Long lines had begun forming outside bakeries across the country since Monday after industry insiders warned that the government had not extended a long-promised credit line for the subsidized good.

“I’ve been looking around since the morning but I couldn’t find any bread – there’s none at all,” Mohammad Mustapha, one shopper in the southern city of Sidon, told Reuters.

“I have small children to feed, and it’s Ramadan,” he said, referring to the holy month for Muslims in which day-long fasts are broken with evening meals.

Salam said the government would disburse $15.3 million in credit to importers as a “solution to the issue of subsidized bread.”

“This will give us a period of about two to three weeks before we need to open another credit line, which we had requested at $21 million,” Salam said.
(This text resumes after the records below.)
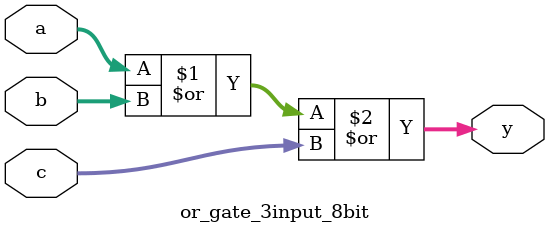
<source format=sv>
module or_gate_3input_8bit (
    input wire [7:0] a,
    input wire [7:0] b,
    input wire [7:0] c,
    output wire [7:0] y
);
    assign y = a | b | c;
endmodule

</source>
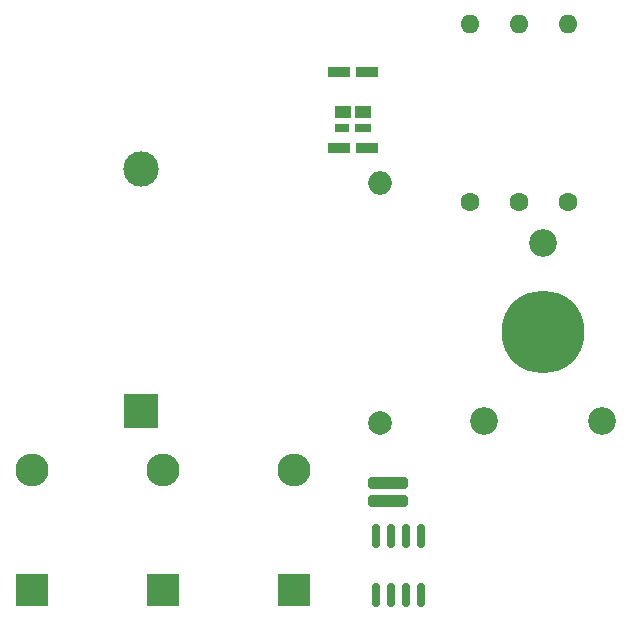
<source format=gbr>
%TF.GenerationSoftware,KiCad,Pcbnew,9.0.0*%
%TF.CreationDate,2025-03-24T09:19:30+05:30*%
%TF.ProjectId,boost_converter,626f6f73-745f-4636-9f6e-766572746572,rev?*%
%TF.SameCoordinates,Original*%
%TF.FileFunction,Soldermask,Top*%
%TF.FilePolarity,Negative*%
%FSLAX46Y46*%
G04 Gerber Fmt 4.6, Leading zero omitted, Abs format (unit mm)*
G04 Created by KiCad (PCBNEW 9.0.0) date 2025-03-24 09:19:30*
%MOMM*%
%LPD*%
G01*
G04 APERTURE LIST*
G04 Aperture macros list*
%AMRoundRect*
0 Rectangle with rounded corners*
0 $1 Rounding radius*
0 $2 $3 $4 $5 $6 $7 $8 $9 X,Y pos of 4 corners*
0 Add a 4 corners polygon primitive as box body*
4,1,4,$2,$3,$4,$5,$6,$7,$8,$9,$2,$3,0*
0 Add four circle primitives for the rounded corners*
1,1,$1+$1,$2,$3*
1,1,$1+$1,$4,$5*
1,1,$1+$1,$6,$7*
1,1,$1+$1,$8,$9*
0 Add four rect primitives between the rounded corners*
20,1,$1+$1,$2,$3,$4,$5,0*
20,1,$1+$1,$4,$5,$6,$7,0*
20,1,$1+$1,$6,$7,$8,$9,0*
20,1,$1+$1,$8,$9,$2,$3,0*%
G04 Aperture macros list end*
%ADD10RoundRect,0.250000X1.450000X-0.250000X1.450000X0.250000X-1.450000X0.250000X-1.450000X-0.250000X0*%
%ADD11C,1.600000*%
%ADD12O,1.600000X1.600000*%
%ADD13R,1.850000X0.900000*%
%ADD14R,1.150000X0.650000*%
%ADD15R,1.350000X0.650000*%
%ADD16R,1.350000X1.000000*%
%ADD17C,2.000000*%
%ADD18O,2.000000X2.000000*%
%ADD19R,2.800000X2.800000*%
%ADD20O,2.800000X2.800000*%
%ADD21R,3.000000X3.000000*%
%ADD22C,3.000000*%
%ADD23RoundRect,0.150000X0.150000X-0.825000X0.150000X0.825000X-0.150000X0.825000X-0.150000X-0.825000X0*%
%ADD24C,7.000000*%
%ADD25C,2.340000*%
G04 APERTURE END LIST*
D10*
%TO.C,R1*%
X150170000Y-108560000D03*
X150170000Y-107060000D03*
%TD*%
D11*
%TO.C,C1*%
X157100000Y-83250000D03*
D12*
X157100000Y-68250000D03*
%TD*%
D13*
%TO.C,Q1*%
X146025000Y-78680000D03*
X148375000Y-78680000D03*
X146025000Y-72280000D03*
X148375000Y-72280000D03*
D14*
X146250000Y-77030000D03*
D15*
X148050000Y-77030000D03*
D16*
X146350000Y-75655000D03*
X148050000Y-75655000D03*
%TD*%
D17*
%TO.C,L1*%
X149500000Y-102000000D03*
D18*
X149500000Y-81680000D03*
%TD*%
D11*
%TO.C,C2*%
X161250000Y-83250000D03*
D12*
X161250000Y-68250000D03*
%TD*%
D19*
%TO.C,D3*%
X131060000Y-116110000D03*
D20*
X131060000Y-105950000D03*
%TD*%
D19*
%TO.C,D4*%
X142150000Y-116110000D03*
D20*
X142150000Y-105950000D03*
%TD*%
D11*
%TO.C,C3*%
X165400000Y-83250000D03*
D12*
X165400000Y-68250000D03*
%TD*%
D21*
%TO.C,BT1*%
X129204580Y-100950000D03*
D22*
X129204580Y-80460000D03*
%TD*%
D23*
%TO.C,U1*%
X149145000Y-116535000D03*
X150415000Y-116535000D03*
X151685000Y-116535000D03*
X152955000Y-116535000D03*
X152955000Y-111585000D03*
X151685000Y-111585000D03*
X150415000Y-111585000D03*
X149145000Y-111585000D03*
%TD*%
D19*
%TO.C,D1*%
X119970000Y-116110000D03*
D20*
X119970000Y-105950000D03*
%TD*%
D24*
%TO.C,RV1*%
X163300000Y-94300000D03*
D25*
X168300000Y-101800000D03*
X163300000Y-86800000D03*
X158300000Y-101800000D03*
%TD*%
M02*

</source>
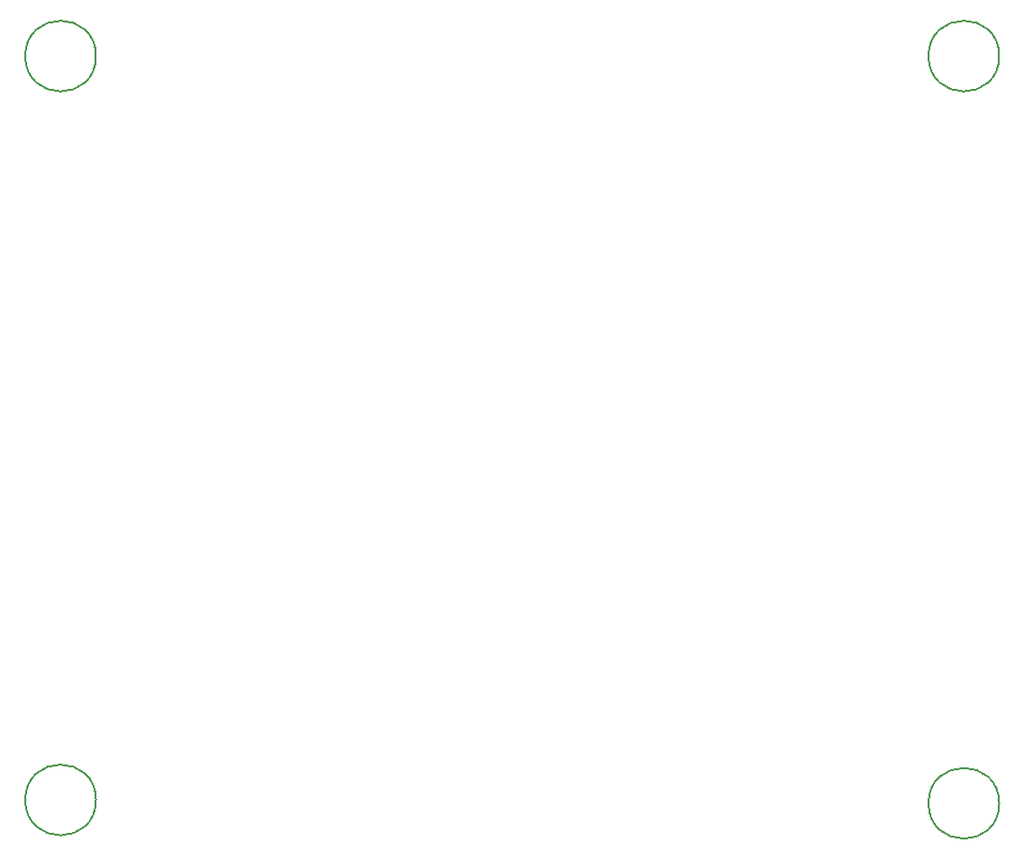
<source format=gbr>
G04 #@! TF.GenerationSoftware,KiCad,Pcbnew,7.0.7*
G04 #@! TF.CreationDate,2023-09-07T10:59:33+03:00*
G04 #@! TF.ProjectId,colorlight-cnc-proto,636f6c6f-726c-4696-9768-742d636e632d,rev?*
G04 #@! TF.SameCoordinates,Original*
G04 #@! TF.FileFunction,Other,Comment*
%FSLAX46Y46*%
G04 Gerber Fmt 4.6, Leading zero omitted, Abs format (unit mm)*
G04 Created by KiCad (PCBNEW 7.0.7) date 2023-09-07 10:59:33*
%MOMM*%
%LPD*%
G01*
G04 APERTURE LIST*
%ADD10C,0.150000*%
G04 APERTURE END LIST*
D10*
G04 #@! TO.C,H3*
X88502944Y-71302944D02*
G75*
G03*
X88502944Y-71302944I-3200000J0D01*
G01*
G04 #@! TO.C,H2*
X6800000Y-71000000D02*
G75*
G03*
X6800000Y-71000000I-3200000J0D01*
G01*
G04 #@! TO.C,H1*
X6800000Y-3697056D02*
G75*
G03*
X6800000Y-3697056I-3200000J0D01*
G01*
G04 #@! TO.C,H4*
X88502944Y-3697056D02*
G75*
G03*
X88502944Y-3697056I-3200000J0D01*
G01*
G04 #@! TD*
M02*

</source>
He said the government was not currently considering lifting bread subsidies and would instead seek a $150 million agreement with the World Bank to improve food security because in the long term “we won’t be able to subsidize anything, much less bread.”

Lebanon is heavily reliant on food imports and pays for them in dollars, which have become increasingly difficult to obtain since its economy crashed in 2019.

Since then, the Lebanese pound has lost more than 90percent of its value while food prices have gone up more than elevenfold, according to the World Food Programme.

In a separate development, an explosion ripped through a building in southern Lebanon early on Tuesday, killing one person and wounding several others, a Lebanese security official said.

The blast in the town of Banaafoul, near the port city of Sidon, demolished the two-floor building that had served as the local municipality headquarters and a scout center for the Shiite Amal militia, headed by Parliament Speaker Nabih Berri.

According to the security official, the dead person was the son of the town’s mayor. Five people were injured, the official said, revising his earlier figure of seven wounded. It was not immediately clear what triggered the blast, which also caused material damage to nearby buildings and cars.